Show all lines containing "this" from the data below.

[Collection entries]
------------------------------------------------
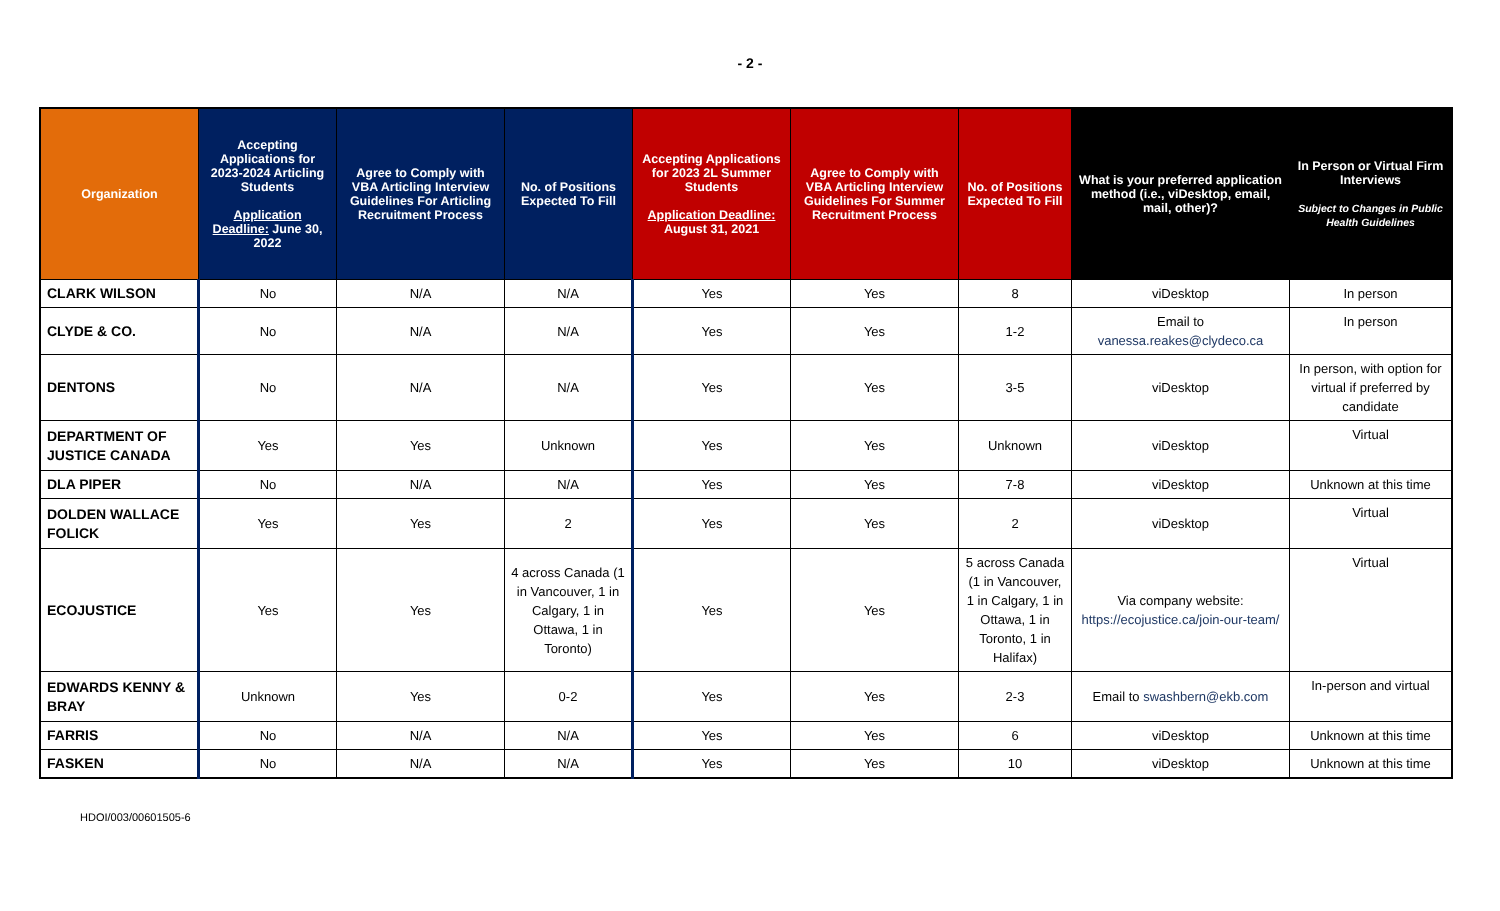- 2 -
| Organization | Accepting Applications for 2023-2024 Articling Students Application Deadline: June 30, 2022 | Agree to Comply with VBA Articling Interview Guidelines For Articling Recruitment Process | No. of Positions Expected To Fill | Accepting Applications for 2023 2L Summer Students Application Deadline: August 31, 2021 | Agree to Comply with VBA Articling Interview Guidelines For Summer Recruitment Process | No. of Positions Expected To Fill | What is your preferred application method (i.e., viDesktop, email, mail, other)? | In Person or Virtual Firm Interviews Subject to Changes in Public Health Guidelines |
| --- | --- | --- | --- | --- | --- | --- | --- | --- |
| CLARK WILSON | No | N/A | N/A | Yes | Yes | 8 | viDesktop | In person |
| CLYDE & CO. | No | N/A | N/A | Yes | Yes | 1-2 | Email to vanessa.reakes@clydeco.ca | In person |
| DENTONS | No | N/A | N/A | Yes | Yes | 3-5 | viDesktop | In person, with option for virtual if preferred by candidate |
| DEPARTMENT OF JUSTICE CANADA | Yes | Yes | Unknown | Yes | Yes | Unknown | viDesktop | Virtual |
| DLA PIPER | No | N/A | N/A | Yes | Yes | 7-8 | viDesktop | Unknown at this time |
| DOLDEN WALLACE FOLICK | Yes | Yes | 2 | Yes | Yes | 2 | viDesktop | Virtual |
| ECOJUSTICE | Yes | Yes | 4 across Canada (1 in Vancouver, 1 in Calgary, 1 in Ottawa, 1 in Toronto) | Yes | Yes | 5 across Canada (1 in Vancouver, 1 in Calgary, 1 in Ottawa, 1 in Toronto, 1 in Halifax) | Via company website: https://ecojustice.ca/join-our-team/ | Virtual |
| EDWARDS KENNY & BRAY | Unknown | Yes | 0-2 | Yes | Yes | 2-3 | Email to swashbern@ekb.com | In-person and virtual |
| FARRIS | No | N/A | N/A | Yes | Yes | 6 | viDesktop | Unknown at this time |
| FASKEN | No | N/A | N/A | Yes | Yes | 10 | viDesktop | Unknown at this time |
HDOI/003/00601505-6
------------------------------------------------
EXPECTED ANSWER:
| DLA PIPER | No | N/A | N/A | Yes | Yes | 7-8 | viDesktop | Unknown at this time |
| FARRIS | No | N/A | N/A | Yes | Yes | 6 | viDesktop | Unknown at this time |
| FASKEN | No | N/A | N/A | Yes | Yes | 10 | viDesktop | Unknown at this time |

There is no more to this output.